**PROBLEM REQUIREMENTS**: Copy verbatim the part of the records that opens with the line containing "Rendered at 2001 by 1125 pixels." and runs through the end of the records.

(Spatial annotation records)
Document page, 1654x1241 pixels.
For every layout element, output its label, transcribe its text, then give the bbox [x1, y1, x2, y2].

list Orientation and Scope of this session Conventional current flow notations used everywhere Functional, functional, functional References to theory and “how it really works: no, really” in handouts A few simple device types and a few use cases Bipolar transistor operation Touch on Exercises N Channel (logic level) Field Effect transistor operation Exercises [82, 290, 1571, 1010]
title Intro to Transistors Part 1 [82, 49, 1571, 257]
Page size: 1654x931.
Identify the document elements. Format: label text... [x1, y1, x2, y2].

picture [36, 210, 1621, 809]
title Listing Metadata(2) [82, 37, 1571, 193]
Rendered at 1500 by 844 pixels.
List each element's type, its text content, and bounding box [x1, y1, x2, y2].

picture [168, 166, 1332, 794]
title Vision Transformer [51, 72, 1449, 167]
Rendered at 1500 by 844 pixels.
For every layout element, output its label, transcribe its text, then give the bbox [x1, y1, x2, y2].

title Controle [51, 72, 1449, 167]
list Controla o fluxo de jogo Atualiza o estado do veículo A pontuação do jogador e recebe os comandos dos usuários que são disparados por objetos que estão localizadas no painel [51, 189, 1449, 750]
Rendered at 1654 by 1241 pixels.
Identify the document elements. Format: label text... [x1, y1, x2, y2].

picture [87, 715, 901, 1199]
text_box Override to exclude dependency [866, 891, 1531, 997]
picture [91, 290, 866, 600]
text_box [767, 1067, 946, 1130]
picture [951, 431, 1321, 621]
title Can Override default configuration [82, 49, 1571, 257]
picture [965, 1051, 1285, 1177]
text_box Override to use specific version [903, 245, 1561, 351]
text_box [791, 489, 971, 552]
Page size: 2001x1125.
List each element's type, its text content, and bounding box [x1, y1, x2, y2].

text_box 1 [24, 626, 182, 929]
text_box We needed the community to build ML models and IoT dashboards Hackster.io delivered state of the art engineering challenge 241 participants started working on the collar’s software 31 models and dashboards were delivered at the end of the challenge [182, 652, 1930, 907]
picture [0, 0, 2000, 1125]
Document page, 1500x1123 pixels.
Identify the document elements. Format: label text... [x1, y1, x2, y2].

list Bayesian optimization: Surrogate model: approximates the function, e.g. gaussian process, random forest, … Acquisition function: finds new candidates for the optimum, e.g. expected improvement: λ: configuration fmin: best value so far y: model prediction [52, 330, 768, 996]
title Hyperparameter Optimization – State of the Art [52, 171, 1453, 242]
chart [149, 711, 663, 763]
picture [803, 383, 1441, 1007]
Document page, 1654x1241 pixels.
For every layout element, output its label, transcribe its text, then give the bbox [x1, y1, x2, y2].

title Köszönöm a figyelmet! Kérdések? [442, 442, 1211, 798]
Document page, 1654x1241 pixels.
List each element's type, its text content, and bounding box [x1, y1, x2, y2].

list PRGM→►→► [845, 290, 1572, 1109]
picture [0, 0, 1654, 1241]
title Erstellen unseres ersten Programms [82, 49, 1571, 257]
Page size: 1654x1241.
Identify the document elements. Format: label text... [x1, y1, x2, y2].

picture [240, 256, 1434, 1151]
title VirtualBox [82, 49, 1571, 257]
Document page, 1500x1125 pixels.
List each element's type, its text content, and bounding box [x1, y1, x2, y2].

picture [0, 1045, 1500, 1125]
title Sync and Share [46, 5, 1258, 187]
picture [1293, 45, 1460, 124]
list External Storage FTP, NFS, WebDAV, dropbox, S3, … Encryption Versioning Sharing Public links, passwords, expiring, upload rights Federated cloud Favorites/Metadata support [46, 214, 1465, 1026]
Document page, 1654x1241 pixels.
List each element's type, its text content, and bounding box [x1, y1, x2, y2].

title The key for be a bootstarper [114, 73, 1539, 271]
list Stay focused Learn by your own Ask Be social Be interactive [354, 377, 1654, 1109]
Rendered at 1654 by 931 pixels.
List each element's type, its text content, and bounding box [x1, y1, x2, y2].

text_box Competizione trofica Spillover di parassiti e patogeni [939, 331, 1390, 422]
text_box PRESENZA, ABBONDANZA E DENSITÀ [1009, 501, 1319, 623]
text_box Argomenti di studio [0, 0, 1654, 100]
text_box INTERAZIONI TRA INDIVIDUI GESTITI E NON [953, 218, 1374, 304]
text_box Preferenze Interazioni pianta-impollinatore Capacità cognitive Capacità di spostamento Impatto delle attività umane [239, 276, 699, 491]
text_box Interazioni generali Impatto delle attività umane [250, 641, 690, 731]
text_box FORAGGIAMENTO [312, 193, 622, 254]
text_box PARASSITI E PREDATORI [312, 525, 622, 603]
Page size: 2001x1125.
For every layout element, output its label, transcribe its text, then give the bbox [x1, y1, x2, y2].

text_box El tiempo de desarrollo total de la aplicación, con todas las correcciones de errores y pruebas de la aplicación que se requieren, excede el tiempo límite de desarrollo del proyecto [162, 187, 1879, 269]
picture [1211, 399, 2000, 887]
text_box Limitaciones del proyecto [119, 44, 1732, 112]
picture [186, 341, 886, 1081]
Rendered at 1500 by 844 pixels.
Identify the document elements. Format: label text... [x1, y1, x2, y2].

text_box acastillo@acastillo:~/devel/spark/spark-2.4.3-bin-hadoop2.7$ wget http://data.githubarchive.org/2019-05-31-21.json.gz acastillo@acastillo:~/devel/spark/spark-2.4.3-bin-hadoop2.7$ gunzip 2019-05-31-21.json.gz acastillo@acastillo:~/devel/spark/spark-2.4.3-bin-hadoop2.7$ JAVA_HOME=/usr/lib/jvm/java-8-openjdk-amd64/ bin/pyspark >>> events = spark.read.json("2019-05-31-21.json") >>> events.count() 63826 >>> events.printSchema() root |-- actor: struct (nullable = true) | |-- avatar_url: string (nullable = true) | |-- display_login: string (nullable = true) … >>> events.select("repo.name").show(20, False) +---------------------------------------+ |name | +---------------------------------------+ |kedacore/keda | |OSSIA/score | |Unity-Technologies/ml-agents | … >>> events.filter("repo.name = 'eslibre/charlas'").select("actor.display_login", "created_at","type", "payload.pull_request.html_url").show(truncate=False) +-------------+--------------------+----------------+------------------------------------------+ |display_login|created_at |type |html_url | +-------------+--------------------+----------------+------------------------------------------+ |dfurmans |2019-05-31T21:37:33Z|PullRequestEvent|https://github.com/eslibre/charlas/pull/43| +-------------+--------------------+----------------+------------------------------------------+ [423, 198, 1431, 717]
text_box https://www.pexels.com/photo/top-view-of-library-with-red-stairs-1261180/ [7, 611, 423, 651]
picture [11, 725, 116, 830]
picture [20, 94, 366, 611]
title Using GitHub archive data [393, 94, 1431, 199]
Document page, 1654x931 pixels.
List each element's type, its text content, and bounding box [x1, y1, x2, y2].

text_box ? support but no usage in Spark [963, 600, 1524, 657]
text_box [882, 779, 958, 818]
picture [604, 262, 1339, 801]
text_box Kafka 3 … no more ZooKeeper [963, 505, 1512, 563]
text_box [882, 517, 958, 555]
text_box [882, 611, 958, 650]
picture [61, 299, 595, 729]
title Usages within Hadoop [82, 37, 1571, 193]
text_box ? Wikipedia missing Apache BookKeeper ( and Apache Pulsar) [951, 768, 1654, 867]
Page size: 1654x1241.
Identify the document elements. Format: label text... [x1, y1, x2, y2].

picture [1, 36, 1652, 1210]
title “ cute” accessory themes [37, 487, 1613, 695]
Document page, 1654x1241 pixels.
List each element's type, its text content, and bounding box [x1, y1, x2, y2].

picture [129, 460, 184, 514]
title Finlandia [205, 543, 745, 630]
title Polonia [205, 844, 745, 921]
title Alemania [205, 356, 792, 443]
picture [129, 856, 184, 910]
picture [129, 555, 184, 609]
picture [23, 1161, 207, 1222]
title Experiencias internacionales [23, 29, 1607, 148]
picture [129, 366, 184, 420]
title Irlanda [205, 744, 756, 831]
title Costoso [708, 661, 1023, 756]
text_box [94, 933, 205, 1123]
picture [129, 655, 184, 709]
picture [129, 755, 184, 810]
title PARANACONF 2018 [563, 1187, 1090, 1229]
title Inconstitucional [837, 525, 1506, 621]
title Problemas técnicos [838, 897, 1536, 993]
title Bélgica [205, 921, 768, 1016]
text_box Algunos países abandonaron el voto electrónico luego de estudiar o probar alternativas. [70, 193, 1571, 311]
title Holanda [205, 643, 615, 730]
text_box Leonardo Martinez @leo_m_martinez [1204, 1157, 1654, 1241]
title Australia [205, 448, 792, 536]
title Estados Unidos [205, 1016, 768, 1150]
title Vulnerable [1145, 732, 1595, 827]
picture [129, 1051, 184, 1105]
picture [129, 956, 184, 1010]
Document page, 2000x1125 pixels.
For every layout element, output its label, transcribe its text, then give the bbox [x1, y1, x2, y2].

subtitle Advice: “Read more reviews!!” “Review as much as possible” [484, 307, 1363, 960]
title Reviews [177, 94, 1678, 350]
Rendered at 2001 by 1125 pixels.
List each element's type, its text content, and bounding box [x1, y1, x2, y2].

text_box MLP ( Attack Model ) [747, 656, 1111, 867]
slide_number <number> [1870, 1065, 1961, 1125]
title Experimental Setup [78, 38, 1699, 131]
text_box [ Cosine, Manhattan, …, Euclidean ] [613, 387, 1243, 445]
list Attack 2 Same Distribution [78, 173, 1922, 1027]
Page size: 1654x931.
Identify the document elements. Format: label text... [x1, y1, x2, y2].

**ANSWER TO THE TASK**:
Rendered at 2001 by 1125 pixels.
List each element's type, its text content, and bounding box [x1, y1, x2, y2].

text_box MLP ( Attack Model ) [747, 656, 1111, 867]
slide_number <number> [1870, 1065, 1961, 1125]
title Experimental Setup [78, 38, 1699, 131]
text_box [ Cosine, Manhattan, …, Euclidean ] [613, 387, 1243, 445]
list Attack 2 Same Distribution [78, 173, 1922, 1027]
Page size: 1654x931.
Identify the document elements. Format: label text... [x1, y1, x2, y2].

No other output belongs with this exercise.